History and urban agriculture come together at the Queens County Farm Museum, and it’s incredible and inspiring. Spanning 47 acres, this magnificently preserved working farm is the biggest undisturbed agricultural area in New York City, and it has been operating without interruption since 1697! The NYC Department of Parks & Recreation owns the farm, and it’s protected as a member of the Historic House Trust of NYC. And guess what? You can go visit 7 days a week!
Focusing on sustainable agriculture, the farm is most important to me because it offers kids a chance to learn about what food really is and where it comes from. Many children that grow up in an urban environment like New York, especially those from low income areas, have never seen a farm and have a difficult time conceptualizing how the food they eat at home gets to their plate. Sure, it came from the store, but what happened before that? The Queens County Farm has everything a parent, teacher, or caregiver needs to explain what healthy food is, how it’s made, and how fun it can be to grow it! And it’s FREE, FREE, FREE! (Unless you come with your school or another large organization.)

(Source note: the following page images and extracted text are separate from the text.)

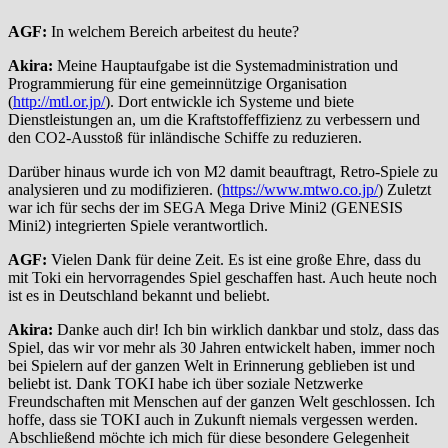
AGF:
In welchem Bereich arbeitest du heute?
Akira:
Meine Hauptaufgabe ist die Systemadministration und
Programmierung für eine gemeinnützige Organisation
(
http://mtl.or.jp/
). Dort entwickle ich Systeme und biete
Dienstleistungen an, um die Kraftstoffeffizienz zu verbessern und
den CO2-Ausstoß für inländische Schiffe zu reduzieren.
Darüber hinaus wurde ich von M2 damit beauftragt, Retro-Spiele zu
analysieren und zu modifizieren. (
https://www.mtwo.co.jp/
) Zuletzt
war ich für sechs der im SEGA Mega Drive Mini2 (GENESIS
Mini2) integrierten Spiele verantwortlich.
AGF:
Vielen Dank für deine Zeit. Es ist eine große Ehre, dass du
mit Toki ein hervorragendes Spiel geschaffen hast. Auch heute noch
ist es in Deutschland bekannt und beliebt.
Akira:
Danke auch dir! Ich bin wirklich dankbar und stolz, dass das
Spiel, das wir vor mehr als 30 Jahren entwickelt haben, immer noch
bei Spielern auf der ganzen Welt in Erinnerung geblieben ist und
beliebt ist. Dank TOKI habe ich über soziale Netzwerke
Freundschaften mit Menschen auf der ganzen Welt geschlossen. Ich
hoffe, dass sie TOKI auch in Zukunft niemals vergessen werden.
Abschließend möchte ich mich für diese besondere Gelegenheit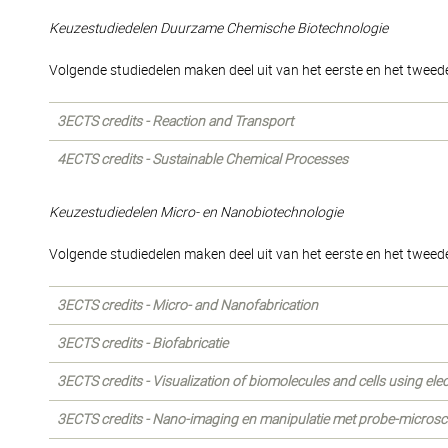
Keuzestudiedelen Duurzame Chemische Biotechnologie
Volgende studiedelen maken deel uit van het eerste en het tweede
3ECTS credits - Reaction and Transport
4ECTS credits - Sustainable Chemical Processes
Keuzestudiedelen Micro- en Nanobiotechnologie
Volgende studiedelen maken deel uit van het eerste en het tweede
3ECTS credits - Micro- and Nanofabrication
3ECTS credits - Biofabricatie
3ECTS credits - Visualization of biomolecules and cells using el
3ECTS credits - Nano-imaging en manipulatie met probe-microsc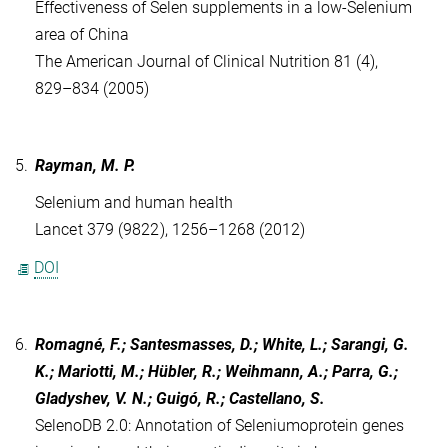
Effectiveness of Selen supplements in a low-Selenium
area of China
The American Journal of Clinical Nutrition 81 (4),
829–834 (2005)
5.
Rayman, M. P.
Selenium and human health
Lancet 379 (9822), 1256–1268 (2012)
DOI
6.
Romagné, F.; Santesmasses, D.; White, L.; Sarangi, G.
K.; Mariotti, M.; Hübler, R.; Weihmann, A.; Parra, G.;
Gladyshev, V. N.; Guigó, R.; Castellano, S.
SelenoDB 2.0: Annotation of Seleniumoprotein genes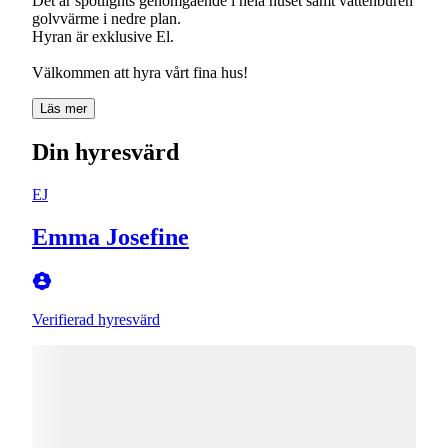
Det är spotlights genomgående i hela huset samt vattenburen
golvvärme i nedre plan.
Hyran är exklusive El.
Läs mer
Din hyresvärd
EJ
Emma Josefine
Verifierad hyresvärd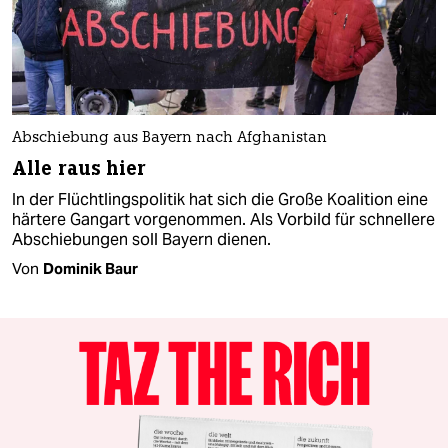
Abschiebung aus Bayern nach Afghanistan
Alle raus hier
In der Flüchtlingspolitik hat sich die Große Koalition eine
härtere Gangart vorgenommen. Als Vorbild für schnellere
Abschiebungen soll Bayern dienen.
Von
Dominik Baur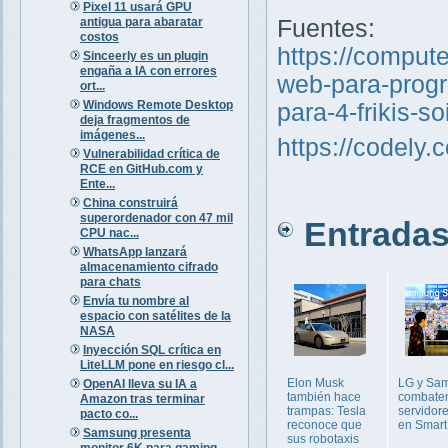
Pixel 11 usará GPU
antigua para abaratar
Fuentes:
costos
https://comput
Sinceerly es un plugin
engaña a IA con errores
web-para-progr
ort...
Windows Remote Desktop
para-4-frikis-s
deja fragmentos de
imágenes...
https://codely.
Vulnerabilidad crítica de
RCE en GitHub.com y
Ente...
China construirá
superordenador con 47 mil
Entradas 
CPU nac...
WhatsApp lanzará
almacenamiento cifrado
para chats
Envía tu nombre al
espacio con satélites de la
NASA
Inyección SQL crítica en
LiteLLM pone en riesgo cl...
Elon Musk
LG y Sa
OpenAI lleva su IA a
también hace
combate
Amazon tras terminar
trampas: Tesla
servidor
pacto co...
reconoce que
en Smart
Samsung presenta
sus robotaxis
monitor 6K para gaming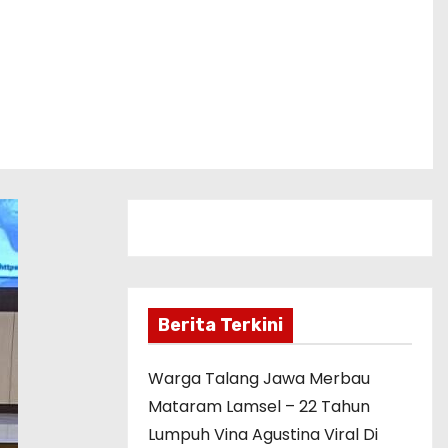
Berita Terkini
Warga Talang Jawa Merbau
Mataram Lamsel – 22 Tahun
Lumpuh Vina Agustina Viral Di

Here’s a list of all the amazing things you can check out if you go visit!
- Herb Garden
- Chicken Coop
- Cow Shed
- Bee Hives
- Planting Fields
- Duck Pond
- Sheep Pastures
- Cow Barn
If you can’t make it to the farm itself, starting June1st you can buy fresh foods grown on the farm from their vegetable stand at Union Square Greenmarket every Friday. There’s a corn maze in the fall, and they constantly have cultural events open to the public, like the 34th Annual Thunderbird American Indian Mid-Summer Pow Wow. This farm is a gem, and an invaluable community resource. Take advantage of it.